> _Supplied data_:
╔══

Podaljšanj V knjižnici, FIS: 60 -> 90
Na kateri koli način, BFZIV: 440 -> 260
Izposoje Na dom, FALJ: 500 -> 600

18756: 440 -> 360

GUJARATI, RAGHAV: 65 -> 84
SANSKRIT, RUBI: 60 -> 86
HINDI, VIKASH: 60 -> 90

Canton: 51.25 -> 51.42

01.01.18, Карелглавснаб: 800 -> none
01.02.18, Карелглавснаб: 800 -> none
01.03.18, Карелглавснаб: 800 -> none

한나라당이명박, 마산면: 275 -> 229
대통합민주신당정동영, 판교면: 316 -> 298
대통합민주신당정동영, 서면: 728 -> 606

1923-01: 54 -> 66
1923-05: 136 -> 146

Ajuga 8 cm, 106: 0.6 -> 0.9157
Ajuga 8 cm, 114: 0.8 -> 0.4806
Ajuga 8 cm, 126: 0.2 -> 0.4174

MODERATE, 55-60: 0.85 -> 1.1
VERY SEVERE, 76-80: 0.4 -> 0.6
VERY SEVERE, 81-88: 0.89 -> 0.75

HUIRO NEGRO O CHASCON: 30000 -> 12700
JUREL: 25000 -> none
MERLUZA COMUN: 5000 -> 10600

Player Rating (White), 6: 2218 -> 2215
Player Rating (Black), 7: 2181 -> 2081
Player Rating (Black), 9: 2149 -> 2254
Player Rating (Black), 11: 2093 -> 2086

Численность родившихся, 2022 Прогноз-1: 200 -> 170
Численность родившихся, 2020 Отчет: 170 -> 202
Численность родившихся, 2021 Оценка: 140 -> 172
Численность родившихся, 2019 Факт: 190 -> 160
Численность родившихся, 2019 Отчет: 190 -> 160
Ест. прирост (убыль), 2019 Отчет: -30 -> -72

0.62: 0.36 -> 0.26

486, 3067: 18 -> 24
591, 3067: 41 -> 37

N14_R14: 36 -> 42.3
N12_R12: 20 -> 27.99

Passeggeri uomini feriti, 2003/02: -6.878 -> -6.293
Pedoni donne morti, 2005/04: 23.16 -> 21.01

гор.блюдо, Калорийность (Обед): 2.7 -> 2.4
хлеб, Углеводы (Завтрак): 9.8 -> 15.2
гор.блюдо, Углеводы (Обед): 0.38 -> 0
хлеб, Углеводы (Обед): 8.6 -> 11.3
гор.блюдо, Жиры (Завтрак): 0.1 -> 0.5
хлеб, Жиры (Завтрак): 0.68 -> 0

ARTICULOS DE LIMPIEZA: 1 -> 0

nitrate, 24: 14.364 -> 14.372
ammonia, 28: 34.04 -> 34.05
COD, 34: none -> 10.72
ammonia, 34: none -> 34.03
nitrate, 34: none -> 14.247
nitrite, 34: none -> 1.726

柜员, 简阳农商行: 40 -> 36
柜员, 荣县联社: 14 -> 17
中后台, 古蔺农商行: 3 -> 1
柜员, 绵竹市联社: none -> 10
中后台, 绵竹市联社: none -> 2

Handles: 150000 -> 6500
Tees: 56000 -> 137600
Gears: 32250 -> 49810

╚══

Work out how many lines in the records above include the string "Black", and provide that figure with no other text.

> _Output for this task_: 3